The mechanism seems fool-proof. But there is a twist in the tail in this whole story. The builders and the banks play tricks with the buyers. As builders get money through the banks, the builders feel assured of the flow of it, while the banks bound the buyers in such a way by keeping their papers in their custody that the latter has no option but to keep on paying the installments even if the progress of construction is far behind the schedules.

 

Citing the example of NOIDA Extension where builders were allotted lands very cheap on ten-year instalments during the chief ministership of Mayawati, lawyer Viral Jain, who deals with consumer cases, says that these builders put only a part the flat buyers’ money in their projects, the remaining money they invested somewhere else or bought land with it.

 

There could not have been a better arrangement for the builders and the banks: the builders got money for projects’ lands from the banks via the buyers, the banks earned handsome money on the lent money, while the buyers were left to fend for themselves. Neither the land allotment authority nor the government coming to their rescue.

 

The buyers remained in limbo for a long time as they feared approaching the court keeping in view the pace at which cases move there. Finding no responses to their cries for help from any quarters, they ultimately moved the apex court seeking a way to their promised homes.

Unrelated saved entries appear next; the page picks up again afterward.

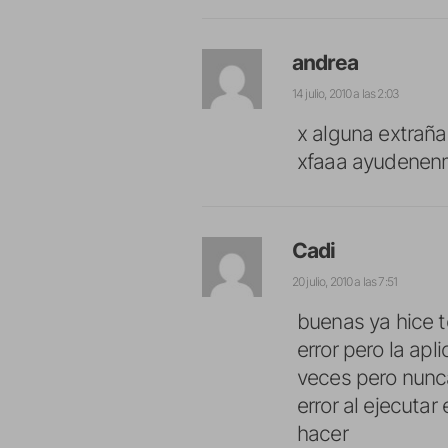
andrea
14 julio, 2010 a las 2:03
x alguna extraña
xfaaa ayudenen
Cadi
20 julio, 2010 a las 7:51
buenas ya hice t
error pero la ap
veces pero nunca
error al ejecuta
hacer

Amid this scenario, the land allotment authorities and the governments appeared in the matter and agreed to a plan to get stalled projects going to complete them. But the moot question is not the prosecution of these builders but whether the hapless buyers will get their dream homes in their lifetime? Hope is their only hope as so far, they have faced hopelessness.

 

But there is now some hope for future buyers as according to The Real Estate (Regulation and Development) Act, every builder has to put the project related money in an escrow account so that the funds are not diverted for purposes other than the projects. By this mechanism, the builders can be kept under surveillance, says lawyer Viral Jain. And people are taking interest in such projects.

 

We can only hope for a better future for the buyers. Rest is in the hands of the system which is worked to benefit those who operate it.